- _COURT EXERCICE_: Reproduisez mot pour mot le passage du texte sur L'Amérique de Kafka qui commence par « Mais cette fausse » et s'achève sur « au menu ! (2) ».

- _EXTRAIT DU TEXTE_:
Ainsi par exemple, je n’aurais jamais éprouvé le désir de lire L’Amérique de Franz Kafka si je n’avais pas lu au préalable dans Le Roman lumineux de l’auteur uruguayen Mario Levrero (Voir ici), cette phrase :
« … et c’est ainsi qu’à cette époque j’ai pu écrire un roman, non sans avoir lu auparavant L’Amérique et Le Château ; Kafka a été pour moi comme un frère aîné, parvenu avant moi à une vision du mondre proche de celle que je découvrais… » (Le Roman lumineux, page 531).
Chez un lecteur pris dans le fil de sa lecture, cette phrase serait probablement passée inaperçue. Mais chez moi, elle a résonné comme la pétarade d’une moto la nuit sur une place de village à la campagne, ou si vous préférez (soyons littéraires), comme un coup de tonnerre dans un ciel serein !…
Jusque là, sans avoir pris la peine de le lire, or donc par la force du préjugé, je prenais L’Amérique pour une œuvre mineure de Kafka, un premier roman inabouti. En lisant cette remarque de Mario Levrero, un auteur dont j’estime les travaux, je me suis demandé ce qui pouvait bien faire qu’il appréciât à ce point ce roman, au point de se décider à en écrire un lui aussi (en dépit de sa forte tendance à la procrastination, évoquée maintes fois dans Le roman lumineux).
Alors j’ai lu à mon tour L’Amérique de Kafka. Et j’ai compris je crois, ce qui avait pu séduire, et même certainement bouleverser Mario Levrero, et, dès lors qu’il se lançait dans l’écriture de son propre roman, l’amener à prendre sa part du babel des lettres.
Lire Kafka, lire un roman de Kafka, cette lecture me le confirme, est toujours pour moi une épreuve, qui me porte un solide et sale bon vieux mauvais coup au moral ! J’exagère tout de même un peu.
Mais cette fausse indifférence glacée. Ce désespoir à l’état brut, qui avance parfois sous le masque de la drôlerie. « Il y a dans ce livre des passages qui rappellent irrésistiblement Chaplin… » nous dit Max Brod, le meilleur ami de Kafka, à propos de L’Amérique. Pour ma part, j’y mettrais volontiers un bémol : Chaplin cherche presque exclusivement à nous réjouir, provoquant chez le spectateur un rire tendre, léger, libérateur. Chez Kafka, le rire est jaune ; l’humour est grinçant ; la légèreté n’est pas au rendez-vous : « Amusez-vous, foutez-vous d’tout, la vie passera comme un rêve ! » n’est pas inscrit au menu ! (2)
Désespoir irrémédiable, et sournois. Pas de possibilité de rédemption. Pour la bonne et simple raison que toute notion de rédemption est absente du roman. Rien. Aucune issue, hors la fin, celle du roman ? s’il en avait comporté une !
L’Amérique, en effet, restera inachevé(e). Aujourd’hui encore, il semblerait que personne ne sache exactement pourquoi, si ce n’est que la vie de Kafka fut brève, que le temps lui a manqué.

- _ENTRÉES DE DONNÉES_:
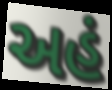
અહં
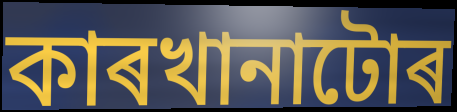
কাৰখানাটোৰ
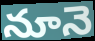
నూనె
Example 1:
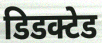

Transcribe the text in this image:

डिडक्टेड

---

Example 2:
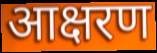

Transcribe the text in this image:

आक्षरण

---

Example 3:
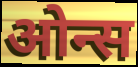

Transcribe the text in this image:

ओन्स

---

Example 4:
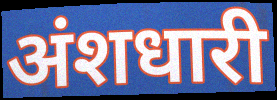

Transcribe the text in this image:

अंशधारी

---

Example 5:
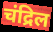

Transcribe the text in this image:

चंद्रिल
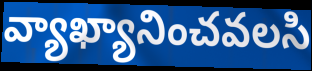
వ్యాఖ్యానించవలసి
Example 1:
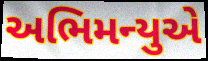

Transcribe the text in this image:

અભિમન્યુએ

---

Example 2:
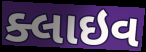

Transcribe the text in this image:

ક્લાઇવ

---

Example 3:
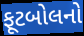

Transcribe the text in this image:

ફૂટબોલનો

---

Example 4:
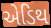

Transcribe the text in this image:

એડિથ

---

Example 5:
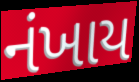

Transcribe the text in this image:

- _RÉPONSE_:
Mais cette fausse indifférence glacée. Ce désespoir à l’état brut, qui avance parfois sous le masque de la drôlerie. « Il y a dans ce livre des passages qui rappellent irrésistiblement Chaplin… » nous dit Max Brod, le meilleur ami de Kafka, à propos de L’Amérique. Pour ma part, j’y mettrais volontiers un bémol : Chaplin cherche presque exclusivement à nous réjouir, provoquant chez le spectateur un rire tendre, léger, libérateur. Chez Kafka, le rire est jaune ; l’humour est grinçant ; la légèreté n’est pas au rendez-vous : « Amusez-vous, foutez-vous d’tout, la vie passera comme un rêve ! » n’est pas inscrit au menu ! (2)